## Data shown
++++

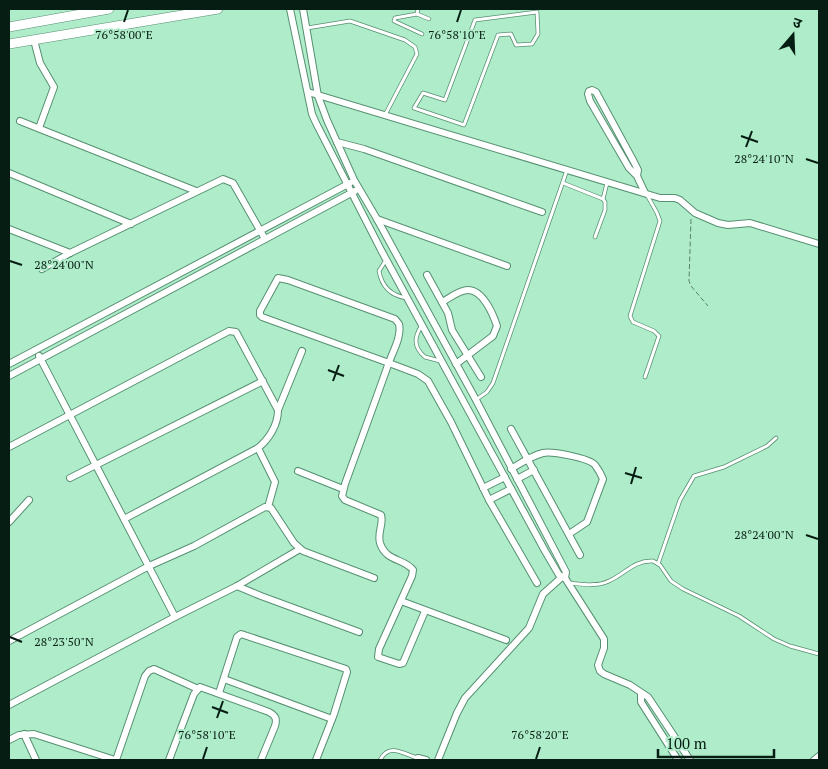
<svg xmlns="http://www.w3.org/2000/svg" width="828" height="769" viewBox="0 0 828 769" font-family="'PT Serif','Noto Sans Devanagari',serif">
	<style>
		.lines { fill: none; stroke-linecap: round; stroke-linejoin: round }
		.lane-casing { stroke: #569072; stroke-width: 4.5 }
		.street-casing { stroke: #569072; stroke-width: 8 }
		.secondary-casing { stroke: #569072; stroke-width: 10 }
		.path { stroke: #57816b; stroke-width: 1; stroke-dasharray: 5 2.5; stroke-linecap: butt }
		.lane { stroke: #fff; stroke-width: 3 }
		.street { stroke: #fff; stroke-width: 6 }
		.secondary { stroke: #fff; stroke-width: 9 }
		.ticks { fill: none; stroke: #051d12; stroke-width: 2 }
		.ticks-label { font-size: 12px; text-anchor: middle; fill: #051d12; stroke: #afecca; stroke-width: 4; stroke-linejoin: round; paint-order: stroke }
	</style>
	<rect width="100%" height="100%" fill="#afecca"/>
	<g class="lines">
		<!-- lane casing -->
		<g class="lane-casing">
			<g id="lane">
				<path d="M537,12L538,34L532,44L516,45L511,34L498,35L464,125L414,108L423,93L445,100L475,20Z"/>
				<path d="M417,14L418,9"/>
				<path d="M307,28L350,21L405,40L415,47L417,54L385,115"/>
				<path d="M422,34L394,21L395,18L417,14L429,19"/>
				<path d="M563,183L603,199L607,183"/>
				<path d="M595,237L605,210V202L603,199"/>
				<path d="M386,260L379,271C382,288 392,296 407,298"/>
				<path d="M422,325C414,337 413,347 425,357L440,361"/>
				<path d="M645,377L659,336L654,331L633,322L630,316L660,221L657,213L647,195"/>
				<path d="M477,399L487,392L493,383L567,170"/>
				<path d="M658,564L680,500L694,476L724,467L767,446L776,438"/>
				<path d="M569,583C582,584 597,587 609,581C625,574 634,560 653,561L660,565L671,581L683,589L739,616L774,639L790,646L819,654"/>
				<path d="M380,760C389,743 402,753 417,758"/>
			</g>
		</g>
		<!-- street casing -->
		<g class="street-casing">
			<g id="street">
				<path d="M290,9L312,114L316,123L381,250L545,551L559,575L565,578"/>
				<path d="M303,9L318,96L327,120L354,180L377,219L476,400L566,572L565,578L604,639V648L598,665L600,671L604,674L630,685L648,697L690,760"/>
				<path d="M34,40L40,63L54,87L39,128"/>
				<path d="M308,92L660,198H675L680,200L695,213L718,223L728,225L750,223L819,244"/>
				<path d="M20,121L196,191"/>
				<path d="M337,142L364,149L542,212"/>
				<path d="M9,173L131,224"/>
				<path d="M637,176L629,168L590,101L588,94L589,91L592,90L596,92L634,162L638,170L637,176L645,193"/>
				<path d="M377,219L507,266"/>
				<path d="M9,229L70,253"/>
				<path d="M42,269L70,253L223,179L233,183L265,239"/>
				<path d="M427,275L448,313L452,330L481,377"/>
				<path d="M442,302C450,298 459,290 468,290C483,290 493,314 497,326L493,336L456,364"/>
				<path d="M39,356L175,617"/>
				<path d="M9,364L350,183"/>
				<path d="M9,376L355,191"/>
				<path d="M278,410L302,351"/>
				<path d="M511,429L580,555"/>
				<path d="M9,447L229,331L236,332L278,410C278,425 269,439 258,448L124,519"/>
				<path d="M258,448L275,482L268,507"/>
				<path d="M511,469C521,463 531,456 543,453C552,451 589,458 595,465C598,469 601,474 603,479L587,522L569,534"/>
				<path d="M298,471L343,489"/>
				<path d="M70,478L263,381"/>
				<path d="M517,479L534,470"/>
				<path d="M483,488L505,477"/>
				<path d="M489,500L511,489"/>
				<path d="M9,522L29,500"/>
				<path d="M237,586L261,596L359,632"/>
				<path d="M401,601L506,640"/>
				<path d="M425,611L403,663L399,664L378,657L379,649L412,576L413,570C404,558 386,562 380,543C377,533 384,523 381,515L345,500L342,496L345,484C359,445 374,405 388,365C392,353 402,337 399,324L395,319L288,280L278,278L260,311V315L262,317L389,363L418,374L428,381L451,422L489,500L537,583"/>
				<path d="M9,641L149,566L194,546L265,507L271,508L294,543L303,551L374,578"/>
				<path d="M224,679L332,719"/>
				<path d="M219,693L237,637L241,634L346,669L347,672L334,714L316,760"/>
				<path d="M641,694V702L678,760"/>
				<path d="M9,705L175,617L237,586L300,549"/>
				<path d="M24,734L36,760"/>
				<path d="M9,740L19,735L34,734L115,760"/>
				<path d="M418,758L426,760"/>
				<path d="M116,760L145,676L149,671L154,669L198,689"/>
				<path d="M169,760L194,694L200,687L269,712C276,716 277,719 275,726L261,760"/>
				<path d="M438,760L457,713L465,698L529,628L543,594L562,577"/>
				<path d="M814,760L819,756"/>
			</g>
		</g>
		<!-- secondary casing -->
		<g class="secondary-casing">
			<g id="secondary">
				<path d="M9,27L109,9"/>
				<path d="M9,44L218,9"/>
			</g>
		</g>
		<!-- path -->
		<path class="path" d="M691,219L689,281L691,286L708,306"/>
		<!-- lane -->
		<use href="#lane" class="lane"/>
		<!-- street -->
		<use href="#street" class="street"/>
		<!-- secondary -->
		<use href="#secondary" class="secondary"/>
	</g>
	<!-- ticks -->
	<path class="ticks" d="M124,22L128,10M457,22L461,10M741,136L758,142M746,147L752,131M806,159L818,163M10,261L22,265M328,370L344,376M333,381L339,365M625,473L642,478M631,484L636,467M806,535L818,539M10,637L22,642M212,707L228,713M217,718L223,701M203,759L207,747M536,759L540,747"/>
	<g class="ticks-label">
		<text x="124" y="39">76°58'00"E</text>
		<text x="457" y="39">76°58'10"E</text>
		<text x="764" y="163">28°24'10"N</text>
		<text x="64" y="269">28°24'00"N</text>
		<text x="764" y="539">28°24'00"N</text>
		<text x="64" y="646">28°23'50"N</text>
		<text x="207" y="739">76°58'10"E</text>
		<text x="540" y="739">76°58'20"E</text>
	</g>
	<!-- border -->
	<rect width="828" height="769" fill="none" stroke="#051d12" stroke-width="20"/>
	<!-- north arrow -->
	<g transform="translate(793 35) rotate(19)" stroke="#afecca" stroke-width="4" paint-order="stroke">
	<path d="M0-4L9 19L0 12L-9 19Z" fill="#051d12"/>
	<text y="-8" font-size="14" font-weight="bold" text-anchor="middle" fill="#051d12">उ</text>
	</g>
	<!-- scale -->
	<path d="M658 749v8h116v-8" fill="none" stroke="#051d12" stroke-width="2.5"/>
	<text x="666" y="749" font-size="15" fill="#051d12" stroke="#afecca" stroke-width="4" paint-order="stroke">100 m</text>
</svg>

++++

## Work to be completed
With "linecap" as the string to match, show every line of the entries above that has it.

## Task answer
		.lines { fill: none; stroke-linecap: round; stroke-linejoin: round }
		.path { stroke: #57816b; stroke-width: 1; stroke-dasharray: 5 2.5; stroke-linecap: butt }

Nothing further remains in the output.